Files already downloaded and verified
Files already downloaded and verified
[1,   200] loss: 0.230
[1,   400] loss: 0.230
[1,   600] loss: 0.230
[1,   800] loss: 0.230
[1,  1000] loss: 0.230
[1,  1200] loss: 0.230
[1,  1400] loss: 0.230
[1,  1600] loss: 0.230
[1,  1800] loss: 0.230
[1,  2000] loss: 0.230
[1,  2200] loss: 0.230
[1,  2400] loss: 0.230
[1,  2600] loss: 0.230
[1,  2800] loss: 0.230
[1,  3000] loss: 0.230
[1,  3200] loss: 0.230
[1,  3400] loss: 0.230
[1,  3600] loss: 0.230
[1,  3800] loss: 0.230
[1,  4000] loss: 0.230
[1,  4200] loss: 0.230
[1,  4400] loss: 0.230
[1,  4600] loss: 0.230

so as we can see no loss is decreasing

MariosOreo · March 12, 2019, 4:16am

Hi,

In my shallow view, the problem do not exist in nn.MuduleList().
It occurs when you use .clone(), I think it creates a tensor with requires_grad=False so that gradients do not flow in backward.

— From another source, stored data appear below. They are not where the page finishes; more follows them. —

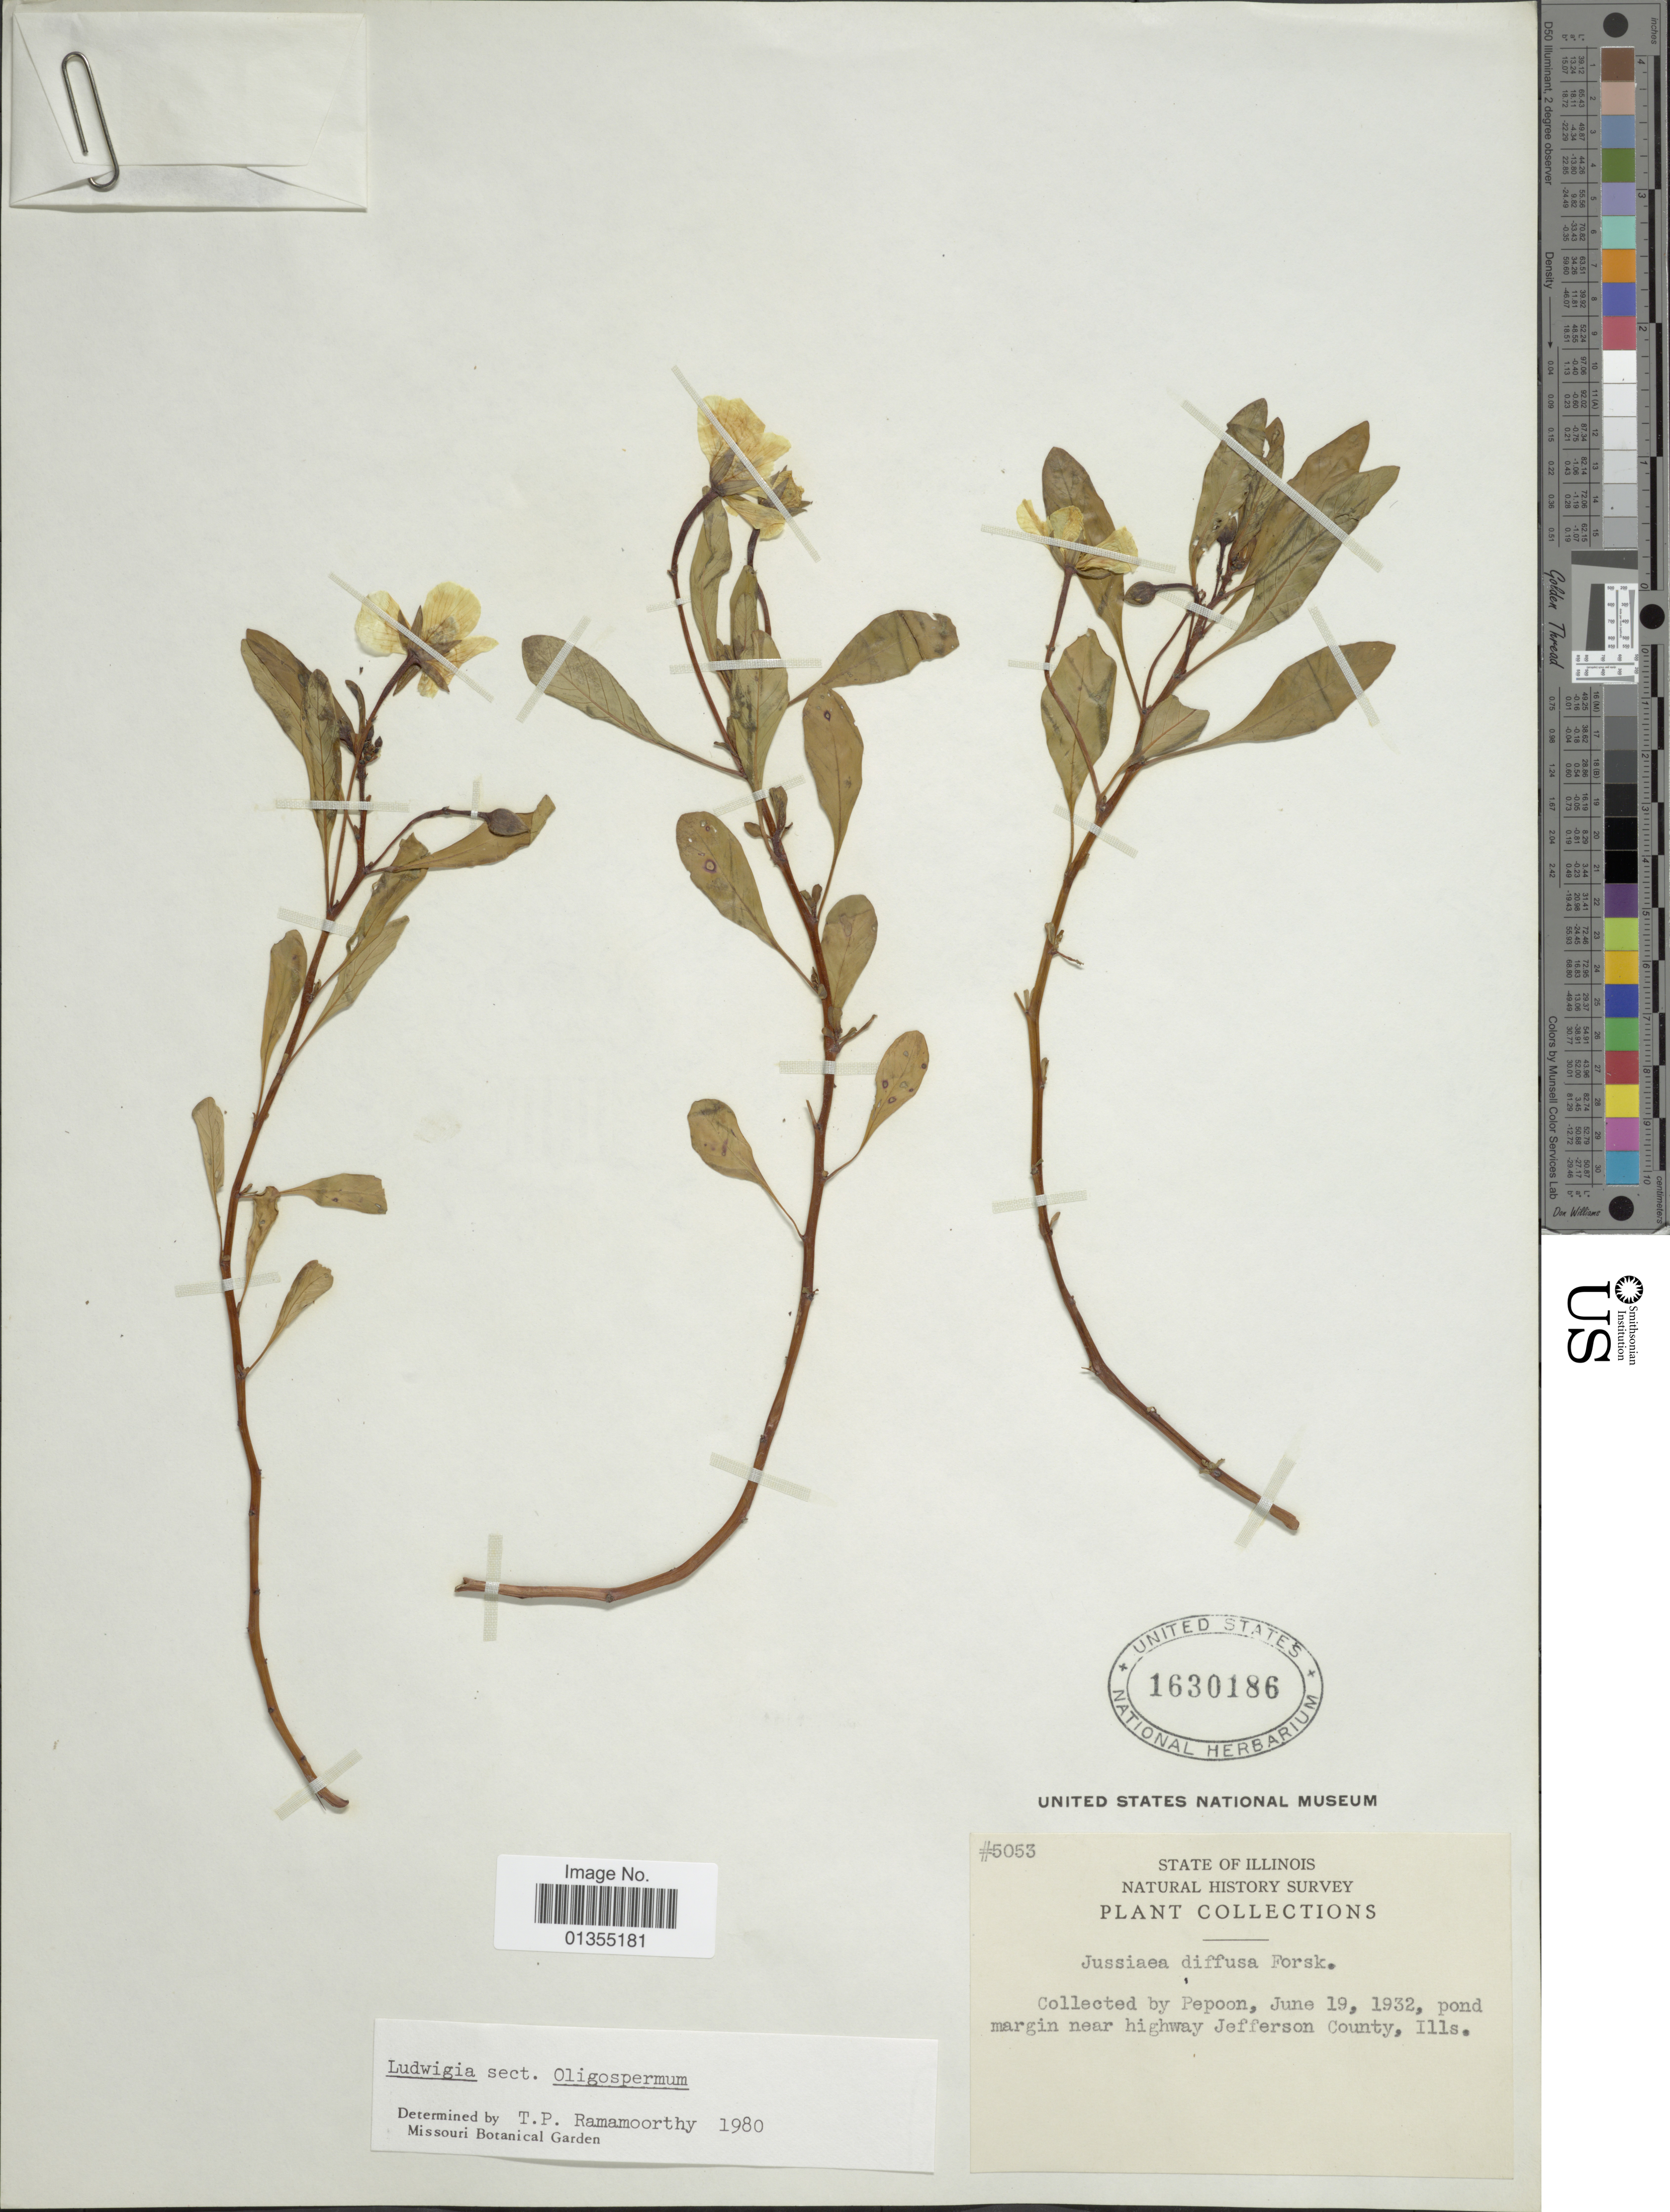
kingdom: Plantae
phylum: Tracheophyta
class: Magnoliopsida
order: Myrtales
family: Onagraceae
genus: Ludwigia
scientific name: Ludwigia stolonifera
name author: (Guill. & Perr.) P.H. Raven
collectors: Pepoon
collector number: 5053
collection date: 1932-06-19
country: United States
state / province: Illinois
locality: Pond margin near highway Jefferson County, Ills.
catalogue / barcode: US 1630186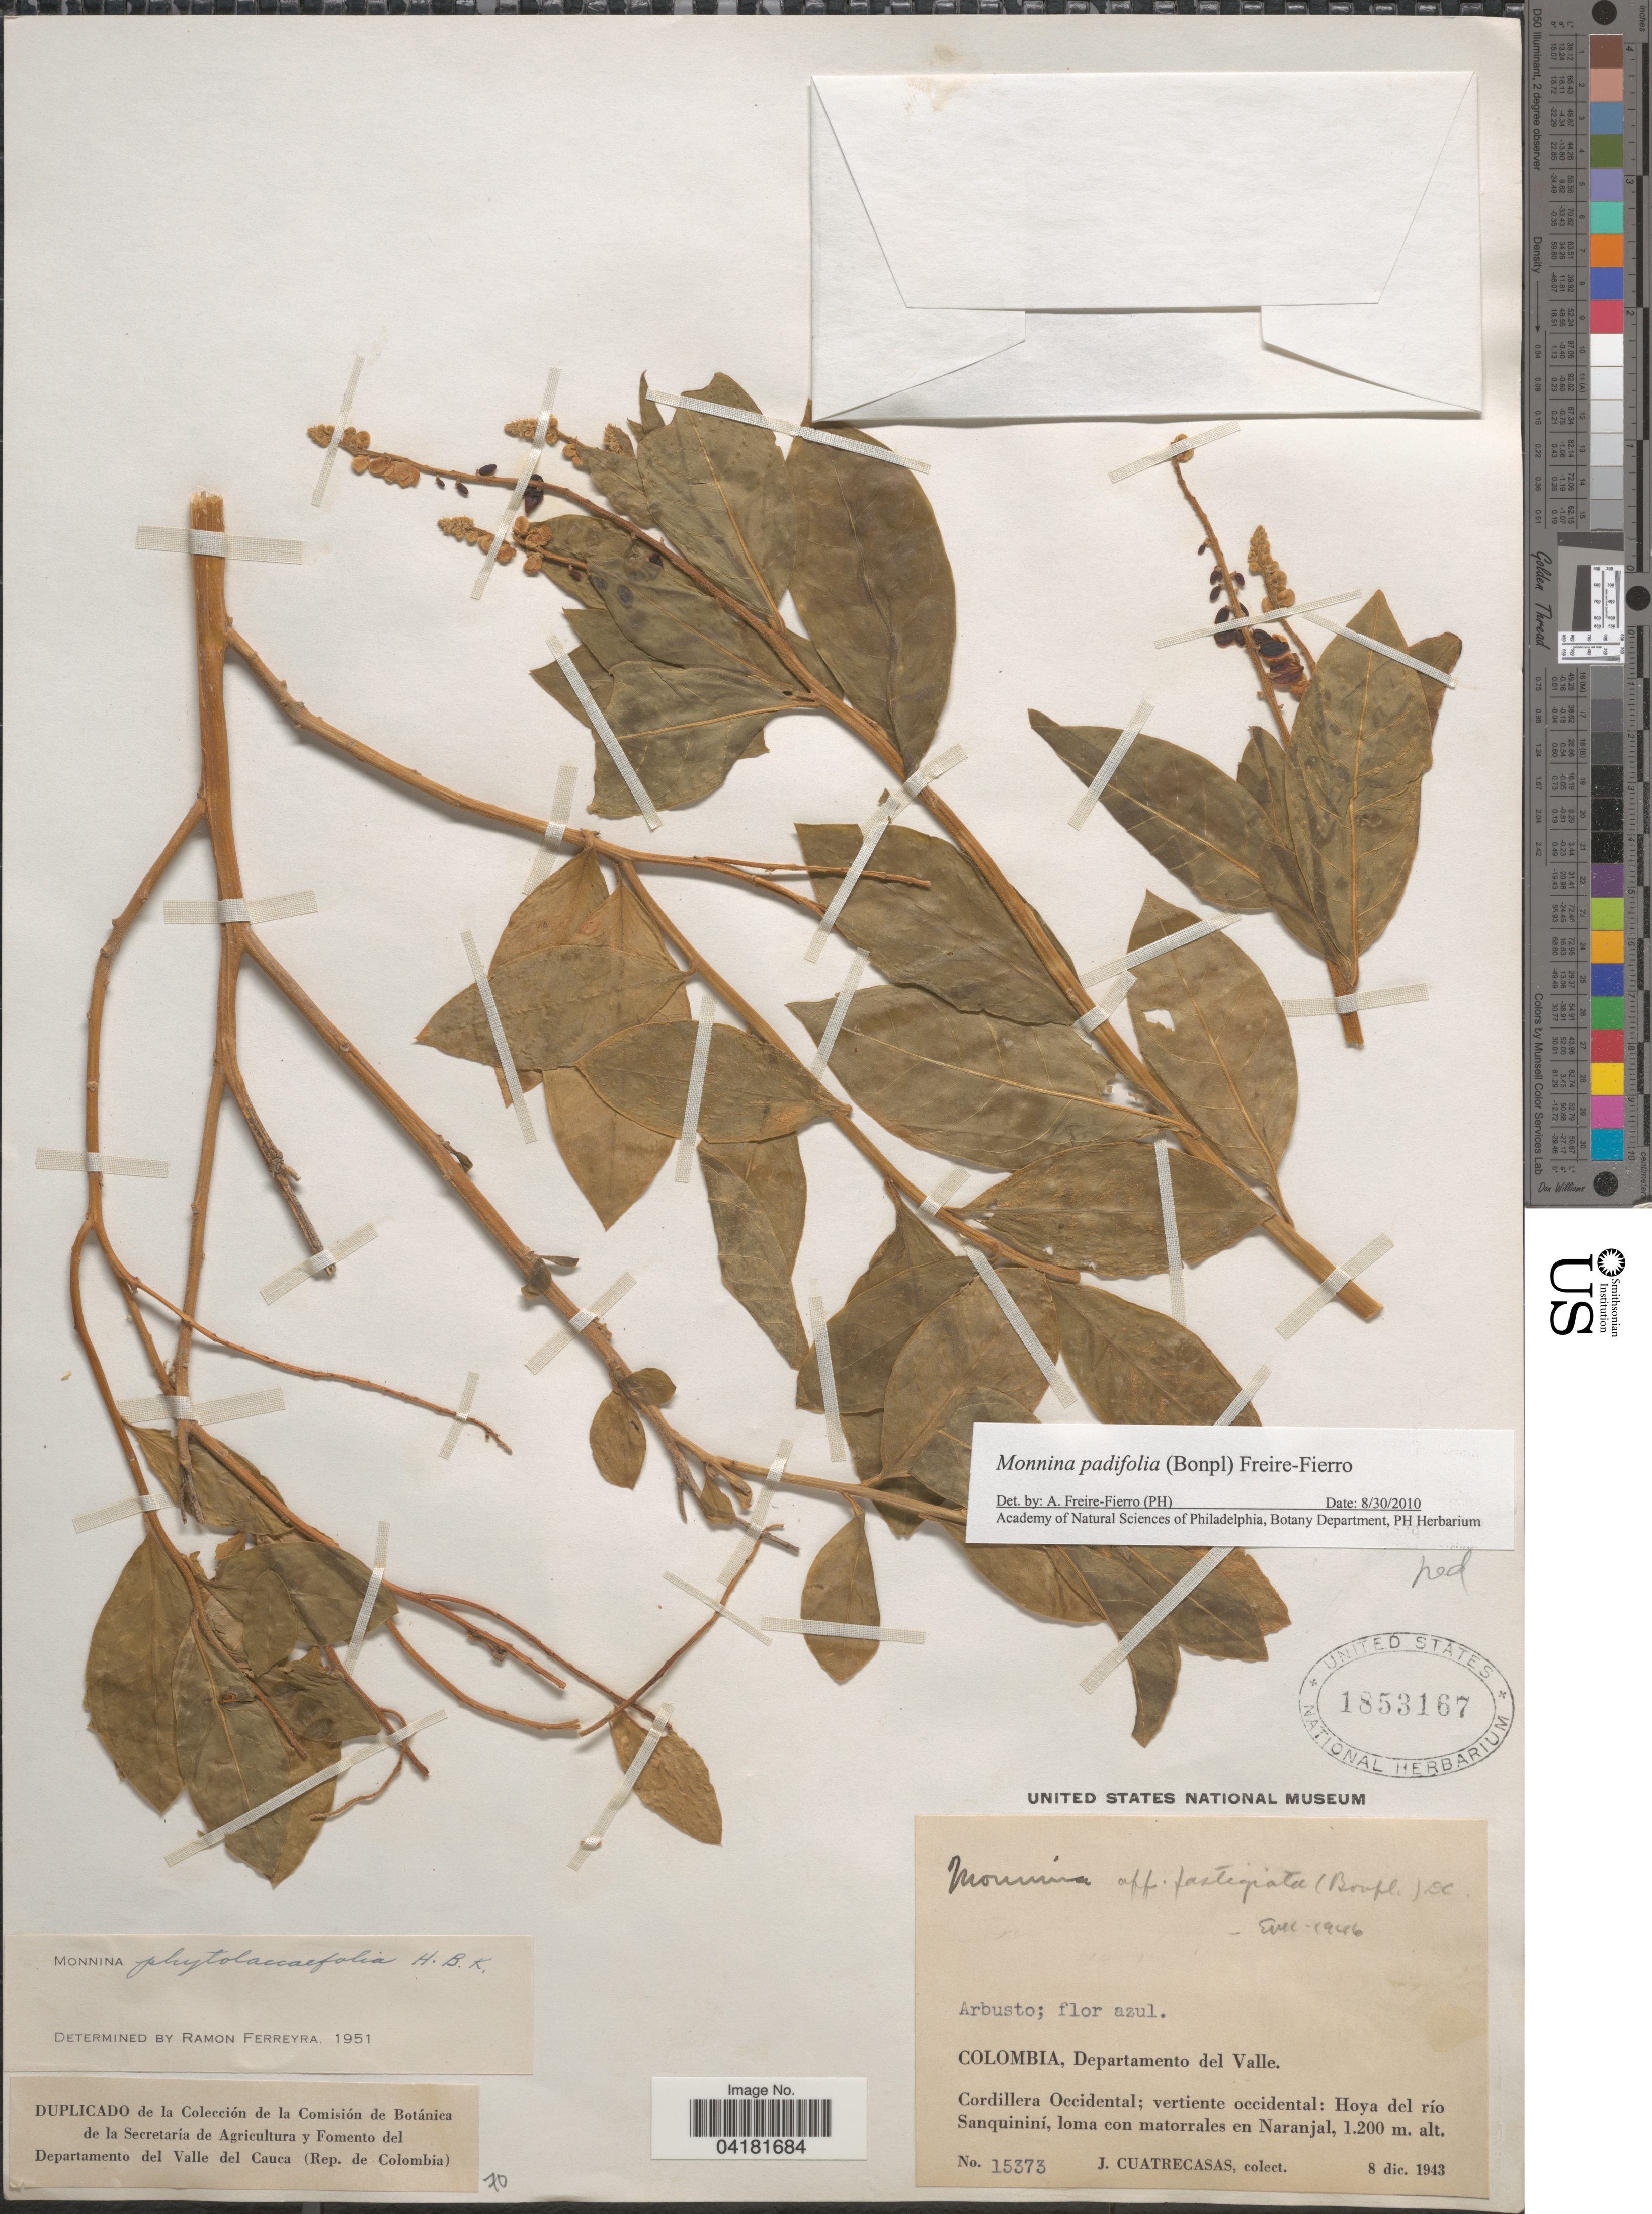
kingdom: Plantae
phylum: Tracheophyta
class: Magnoliopsida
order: Fabales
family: Polygalaceae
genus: Monnina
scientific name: Monnina padifolia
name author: (Bonpl.) Freire-Fierro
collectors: J. Cuatrecasas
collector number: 15373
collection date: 1943-12-08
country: Colombia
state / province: Valle del Cauca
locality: Departamento del Valle. Cordillera Occidental; vertiente occidental: Hoya del río Sanquininí, loma con matorrales en Naranjal.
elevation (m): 1200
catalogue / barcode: US 1853167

So you can remove x22=x.clone() and feed viewed x to the classifier.

S2 = x.view(x.size(0), 512)

isalirezag · March 12, 2019, 2:27pm

Thank you, but I dont think your answer is relevant.
.clone() should not has any effect on this issue.
I also checked the situation that S2 = x.view(x.size(0), 512), the results are still the same and loss does not decreases.

I also tried diffeent lr : 0.1 and 0.0001. still no changes

cuongpx · December 30, 2019, 8:20am

There is no connection between each of the Module that you stores in ModuleList because ModuleList is just like a Python list.

You should check out this thread for more detail

muammar · April 30, 2020, 11:19pm

I thought it was more than a simple python list according to this post and its reply: When should I use nn.ModuleList and when should I use nn.Sequential?